The basic rifle is a BSA scorpion SE, with a picatinny scope adapter and a 10x scope.  The scope and mounts are basically stock.  Clamped on top of the scope is an infrared spotlight that points in the direction of the barrel, and a 3.5" LCD screen that points back to the butt of the gun.  On the eyepiece of the scope is a small camera, so the effect is that you look at the screen and what you see is what the scope is seeing.    the infrared addition is manufactured by Nitesite, and it's the NiteSite Viper
 I'm outside after dark, pointing the rifle at the top rail of a fence about 50' away.  The lumber in that fence is pressure-treated - you can see the speckling where they injected the preservatives, and below that you can see the top of a livestock panel.  You can also see the crosshairs from the scope in that view.

this particular rifle is a .22 calibre pellet clip-fed rifle, which means that it's plenty big for rats, and can also work for larger game (possums, rabbits, raccoons) if you wish.  the nitesite unit can be moved to another rifle in about a minute, so if you'd like to make a larger calibre rifle night capable, you can.  You don't have to resight the scope and there's no tools involved.  You pull the camera off the eyepiece, remove the batteries velcro strap, and then open the clamp for the spotlight/screen.  Move it to the new gun, and 30 seconds later you've got a night vision rifle.

I can get between 40 and 50 shots out of this rifle before recharging its internal air tank, which takes a minute or two.

To hunt rats I just turn off all the lights in the barns, and then about half an hour later walk out with the rifle and start shooting.  the only visible light is the reflection of the screen off of my face, and I can hit a rats head at 150', so the rats really don't know what's going on, where the shot is coming from, or where to run.  So I'll walk out, find a few rats, and start shooting.  the first shot kills one rat, and the others freeze for a second or two, trying to figure out where it came from.  the next two or three shots kill a couple more, and then there's usually a mass exit.  So I go away for a half hour, and come back to the same spot, and I can usually get another rat or two.

I don't know how many rats I've killed over the last 6 months; at least 2500, maybe as many as 3500.  I have fired 4500 pellets through this gun, just looking at my ammunition purchases.   I thought I had a rat problem, but it wasn't until I had the night vision equipment that I realized how many rats there were in the old barns and sheds.  the first night with this rifle I killed 175 rats.

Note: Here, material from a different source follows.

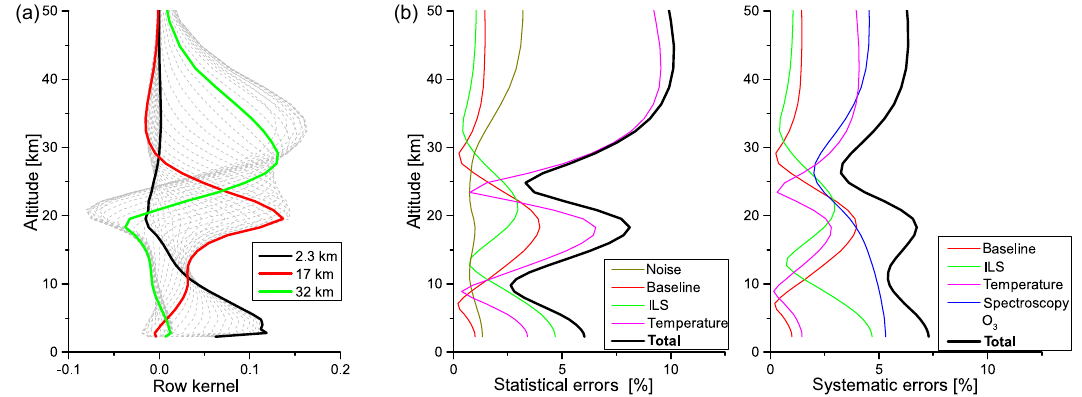
Figure 5. Same as Fig. 3, but for the profiles obtained from the medium-resolution FTIR measurements at UNAM as shown in Fig.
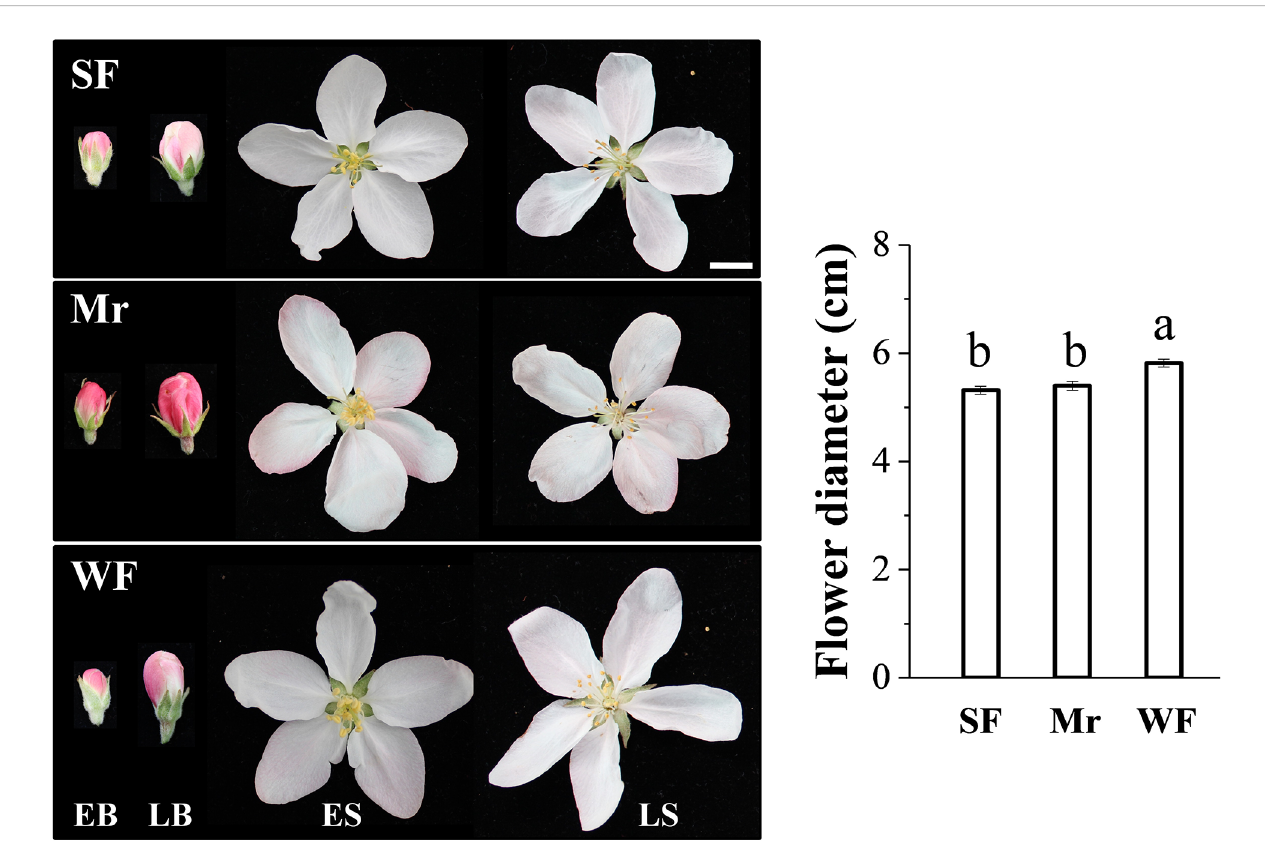
FIGURE 1 Flower phenotypes at four developmental stages in the Malus robusta materials. EB, early balloon stage; LB, late balloon stage; ES, early fl owering stage; LS, late fl owering stage; Mr, standard M. robusta ; SF, strongly fragrant progeny; WF, weakly fragrant progeny. The histogram shows the fl ower diameter of each material at the LS stage. Different lowercase letters indicate a signi fi cant difference using one-way ANOVA followed by Tukey ’ s test ( P < 0.05). Scale bars = 10.0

On a typical walkaround these days I'll shoot between 4 and 6 rats as I make my rounds checking the animals, and while that seems like a lot, given the population that I started with, I consider this a manageable level of pests.

the rats are particularly easy to target - their eyes glow in the infrared spotlight, so you can see them clearly from quite a distance away.

Video of nightsite scopes in action (but does have a lot of annoying talk before the shooting)
This video is pretty close to what it's like to hunt the rats on my farm.


Andrew said...

I use a poison called Agrid 3 that's safe for dogs. They tested the stuff by killing a bunch of rats with it and feeding nothing but poisoned rats to a group of beagles for a number of weeks.
As poisons go its not as good as the more toxic stuff, but it still gets the job done.

Bruce King said...

Andrew, thanks for that reference. The conventional poisons have been an area of concern and it's nice to have a pointer to something that may work without harming the dogs. Now to figure out if pigs are also unaffected.

Pigs are giant food vacuums. If it doesn't move too fast, they'll eat it. Pigs are big on recycling.